Na de opening ga ik terug naar de Slang-stand, waar ik mijn programmaboekje heb laten liggen. Waar wil ik nu precies naartoe? Ik kan het niet al te laat maken in verband met mijn terugreis, maar zie al snel dat ik me daar geen zorgen over hoef te maken: er is nog genoeg tijd en om tien uur precies is er in de flashzaal een optreden van Tonnus Oosterhoff, over wie ik voor Boekennieuws een auteursportret heb geschreven.
Ook deze zaal heeft die futuristische uitstraling. Het nadeel is alleen dat het er wat krapjes is, zodat toeschouwers die later binnenkomen gedwongen zijn om te staan. In een korte inleiding legt Oosterhoff uit wat er gaat gebeuren: als liefhebber van amateurvideo’s, heeft hij een film van de familie Boissevain ontdekt. Twee jongens uit deze familie, de gebroeders Janka en Gideon, waren verzetsstrijders in de Tweede Wereldoorlog, die op 1 oktober 1943 werden geëxecuteerd. De beelden van de amateurfilm toonden de broertjes op jonge leeftijd, en werden afgewisseld met beelden van het heden, waarin onder andere het graf van de broers te zien was. En onderwijl droeg Oosterhoff een prachtig gedicht voor dat bij wijze van spreken als commentaar diende bij de film. Het resultaat: een indrukwekkende performance waarin beeld en tekst elkaar op indrukwekkende wijze versterkten. Op het einde werd Oosterhoff dan ook getrakteerd op een daverend applaus.

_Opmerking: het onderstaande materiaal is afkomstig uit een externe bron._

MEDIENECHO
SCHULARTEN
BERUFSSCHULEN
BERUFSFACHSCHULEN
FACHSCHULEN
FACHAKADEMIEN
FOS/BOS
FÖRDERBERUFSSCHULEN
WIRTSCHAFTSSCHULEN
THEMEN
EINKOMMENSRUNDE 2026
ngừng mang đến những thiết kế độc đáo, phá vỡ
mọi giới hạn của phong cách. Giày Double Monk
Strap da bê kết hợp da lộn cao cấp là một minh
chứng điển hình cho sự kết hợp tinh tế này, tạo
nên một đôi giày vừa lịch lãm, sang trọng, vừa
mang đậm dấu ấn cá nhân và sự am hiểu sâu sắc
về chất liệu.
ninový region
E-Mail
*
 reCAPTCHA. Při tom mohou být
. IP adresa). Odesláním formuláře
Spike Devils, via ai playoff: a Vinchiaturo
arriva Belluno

Ik loop nog een paar rondjes, koop een ansichtkaart met een grappige tekst (“ik dacht/ik ga/iets prachtigs/schrijven/en ik bleef/-heel stil-/zitten wachten”), neem nog wat te drinken en merk dat de tijd begint te dringen. Toch is er nog iets waarmee ik de avond wil afsluiten: een fluistergedicht. Het idee is simpel: je gaat in een stoffen stoel zitten en krijgt “speciaal voor jou” een liefdesgedicht in het oor gefluisterd voor een euro. Ik maak het mij makkelijk en laat het fluisteren beginnen. Al na de eerste regel ben ik helemaal stil. Als het gedicht is afgelopen stamel ik dat ik niet weet wat ik moet zeggen. Volgens de dichteres hoeft dat ook niet (ze hield ondertussen alvast haar hand op voor de euro, dat dan weer wel).
Snel neem ik nog even afscheid van Slang, haal mijn jas op en ren naar buiten. Als ik er flink de pas in zet, haal ik met wat mazzel nog net de laatste trein.